Never had them but your description sounds remakably like low grade grass fed beef. Did the meat have a sort of livery flavour?

to answer both at once, the steaks are beef. Loving wife would not have picked them up otherwise, but no MikeG, not like liver. I like liver. More like chemicals. Sad. Loving wife has different palate, she thought they tasted funny, too.

I can definitely taste the difference in the beef in Australia versus the beef at home in the U.S. I put it down to different food used to feed the beef (corn-fed in the U.S.? I think? Grass-fed or something else in Australia?). It tastes much “gamier” here.

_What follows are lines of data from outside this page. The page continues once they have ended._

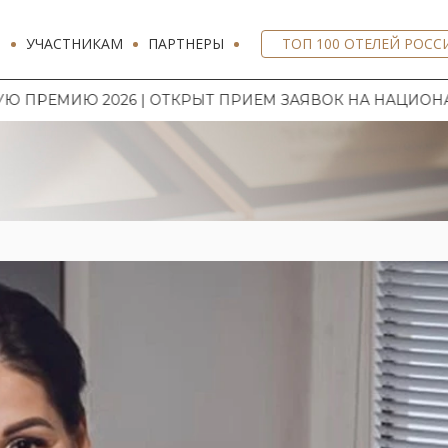
И
УЧАСТНИКАМ
ПАРТНЕРЫ
ТОП 100 ОТЕЛЕЙ РОСС
2026 | ОТКРЫТ ПРИЕМ ЗАЯВОК НА НАЦИОНАЛЬНУЮ Г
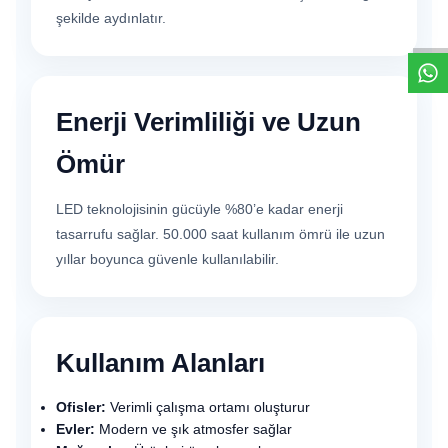
W
h
t
s
a
p
p
D
e
s
e
H
a
t
t
şekilde aydınlatır.
Enerji Verimliliği ve Uzun
Ömür
LED teknolojisinin gücüyle %80’e kadar enerji
tasarrufu sağlar. 50.000 saat kullanım ömrü ile uzun
yıllar boyunca güvenle kullanılabilir.
Kullanım Alanları
Ofisler:
Verimli çalışma ortamı oluşturur
Evler:
Modern ve şık atmosfer sağlar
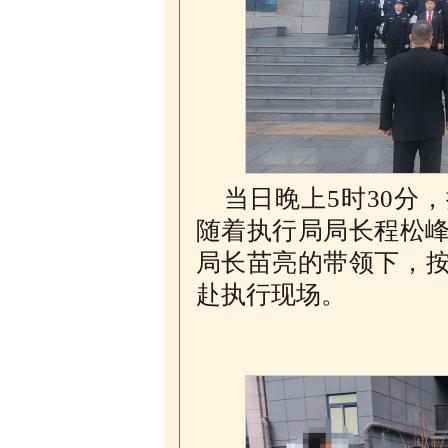
当
日晚上5时30分
随着执行局局长程松峰
局长苗亮的带领下，
赴执行现场
。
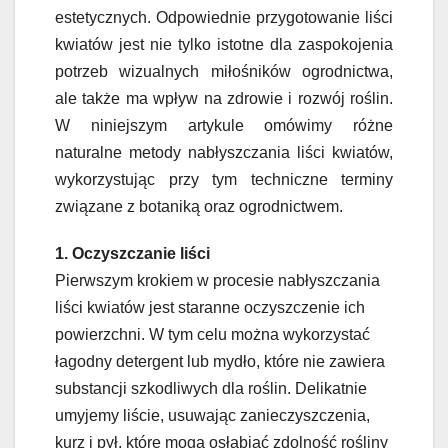
estetycznych. Odpowiednie przygotowanie liści
kwiatów jest nie tylko istotne dla zaspokojenia
potrzeb wizualnych miłośników ogrodnictwa,
ale także ma wpływ na zdrowie i rozwój roślin.
W niniejszym artykule omówimy różne
naturalne metody nabłyszczania liści kwiatów,
wykorzystując przy tym techniczne terminy
związane z botaniką oraz ogrodnictwem.
1. Oczyszczanie liści
Pierwszym krokiem w procesie nabłyszczania
liści kwiatów jest staranne oczyszczenie ich
powierzchni. W tym celu można wykorzystać
łagodny detergent lub mydło, które nie zawiera
substancji szkodliwych dla roślin. Delikatnie
umyjemy liście, usuwając zanieczyszczenia,
kurz i pył, które mogą osłabiać zdolność rośliny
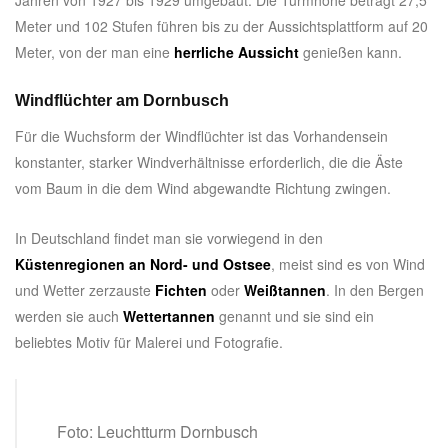
Meter und 102 Stufen führen bis zu der Aussichtsplattform auf 20
Meter, von der man eine
herrliche Aussicht
genießen kann.
Windflüchter am Dornbusch
Für die Wuchsform der Windflüchter ist das Vorhandensein
konstanter, starker Windverhältnisse erforderlich, die die Äste
vom Baum in die dem Wind abgewandte Richtung zwingen.
In Deutschland findet man sie vorwiegend in den
Küstenregionen an Nord- und Ostsee
, meist sind es von Wind
und Wetter zerzauste
Fichten
oder
Weißtannen
. In den Bergen
werden sie auch
Wettertannen
genannt und sie sind ein
beliebtes Motiv für Malerei und Fotografie.
Foto: Leuchtturm Dornbusch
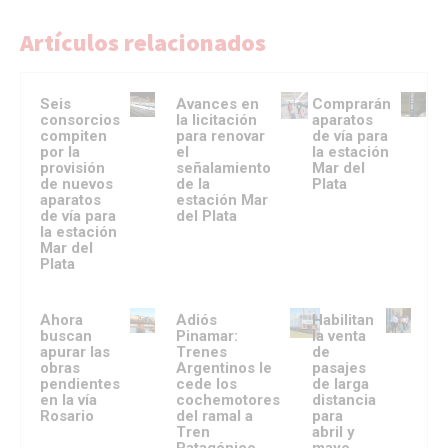
Artículos relacionados
Seis
Avances en
Comprarán
consorcios
la licitación
aparatos
compiten
para renovar
de vía para
por la
el
la estación
provisión
señalamiento
Mar del
de nuevos
de la
Plata
aparatos
estación Mar
de vía para
del Plata
la estación
Mar del
Plata
Ahora
Adiós
Habilitan
buscan
Pinamar:
la venta
apurar las
Trenes
de
obras
Argentinos le
pasajes
pendientes
cede los
de larga
en la vía
cochemotores
distancia
Rosario
del ramal a
para
Tren
abril y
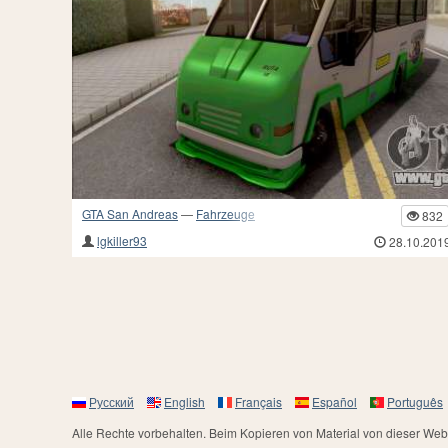
GTA San Andreas
—
Fahrzeuge
832
lgkiller93
28.10.201
Русский
English
Français
Español
Português
Alle Rechte vorbehalten. Beim Kopieren von Material von dieser Websi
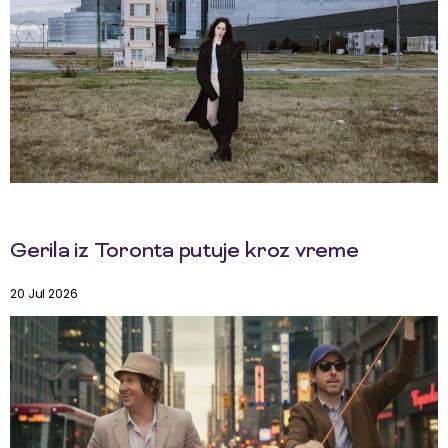
Gerila iz Toronta putuje kroz vreme
20 Jul 2026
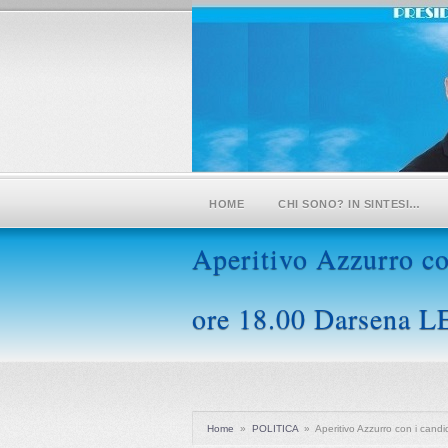
HOME
CHI SONO? IN SINTESI…
Aperitivo Azzurro co
ore 18.00 Darsena 
Home
»
POLITICA
»
Aperitivo Azzurro con i cand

Incidentally, all dairy products taste “funny” to me here in Australia. There’s just a little bit of a different flavor that is hard to describe. Almost chemical-ly. I hardly ever use butter to cook here because the smell of it makes me a little nauseated.

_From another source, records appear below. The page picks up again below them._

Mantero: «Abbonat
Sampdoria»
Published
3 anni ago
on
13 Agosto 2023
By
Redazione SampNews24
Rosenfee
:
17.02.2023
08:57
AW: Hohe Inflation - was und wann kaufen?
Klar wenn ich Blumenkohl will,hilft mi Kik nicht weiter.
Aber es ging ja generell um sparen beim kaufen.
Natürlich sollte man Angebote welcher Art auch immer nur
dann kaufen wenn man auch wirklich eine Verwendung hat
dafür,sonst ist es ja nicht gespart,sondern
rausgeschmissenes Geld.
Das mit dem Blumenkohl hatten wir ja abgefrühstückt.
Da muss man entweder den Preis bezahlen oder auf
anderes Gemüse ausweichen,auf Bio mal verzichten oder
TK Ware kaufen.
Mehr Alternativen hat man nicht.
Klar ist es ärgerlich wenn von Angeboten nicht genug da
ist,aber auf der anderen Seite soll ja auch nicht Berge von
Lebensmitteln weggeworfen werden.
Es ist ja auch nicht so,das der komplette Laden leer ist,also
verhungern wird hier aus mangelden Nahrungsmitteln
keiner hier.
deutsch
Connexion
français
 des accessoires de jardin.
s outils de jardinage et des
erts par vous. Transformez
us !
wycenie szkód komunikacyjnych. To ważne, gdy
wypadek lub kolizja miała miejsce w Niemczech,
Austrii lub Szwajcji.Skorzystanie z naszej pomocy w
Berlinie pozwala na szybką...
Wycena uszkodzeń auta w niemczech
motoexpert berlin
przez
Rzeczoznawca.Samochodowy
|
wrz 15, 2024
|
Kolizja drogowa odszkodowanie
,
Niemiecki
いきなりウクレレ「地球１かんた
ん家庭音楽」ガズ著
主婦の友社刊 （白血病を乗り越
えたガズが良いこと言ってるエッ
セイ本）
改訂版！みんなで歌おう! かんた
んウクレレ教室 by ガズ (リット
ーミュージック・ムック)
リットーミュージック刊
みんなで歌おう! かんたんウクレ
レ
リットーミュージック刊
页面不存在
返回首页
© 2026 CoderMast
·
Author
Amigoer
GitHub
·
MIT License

I actually wrote the “chemical” description before I read your last description, brownie55. Huh.

Well, I could see me being a vegitarian in OZ if all the meat tasted like this. Was very upset at this. Yeah, chemicals. Ewww

Beef cattle in Australia are bread to produce low fat meat, which many people in the US and japan do not really like.

The funny thing is how the media here (in Australia) are always going on about how Australia produces the finest meat (and other produce) in the world.

Yeah right. So Australia exports over 300,000 tonnes of beef to Japan every year, and 400,000 tonnes to the US but the people don’t like it.

And the business about grain fed compared to grass fed doesn’t make much sense either, as a large portion of both domestic and export beef come from feed lots where they are grain fed for various lengths of time, depending what the end requirement in terms of marbling (for instance) is.

What the above shows is that there is no one ‘Australian steak’. I have eaten steaks in various parts of the world and have noticed little difference. Are you sure you just didn’t get a bad batch of steak? I wouldn’t touch them if they tasted as bad as you suggest

That has more to do with Australian beef never having been infected with mad cow disease than anything else. See the link below from which the following quote is taken:

http://mdn.mainichi.co.jp/politics/0401/13aussiebeef.html

Well, I’m an Australian, and IMO, there is bad Aussie steak and excellent Aussie steak. There are many variables, such as how much you spend on it and how you cook it. There are restaurants here that won’t guarantee their steak is tender if you order it more “done” than medium-rare.

Try marinating 'em in papaya juice for about 15 minutes or so. I had some steaks that looked like they were going to be tough as shoe leather, but they’d been marinated in papaya juice, and they were buttery soft (the enzymes help break down the tough tissues, I like to think of it as predigested) like the finest steaks are.

It is right. You both are. Australian consumers do like their steak with little fat, but the Australian meat industry will produce whatever the market demands, and if a major sector of that market is Japan and the United States, then cattle will be raised with qualities that appeal to those markets.

My mother lives in a country town in central-western New South Wales. There are several enormous feed lot outfits near there (some of the biggest in the world) producing meat which is primarily for the Japanese market. The Japanese like their steak “marbled” with the fat running through it like veins. Australians actively dislike this, and the people in my mother’s town get upset that it’s all they can buy at their local butcher shop. The local market is pretty small.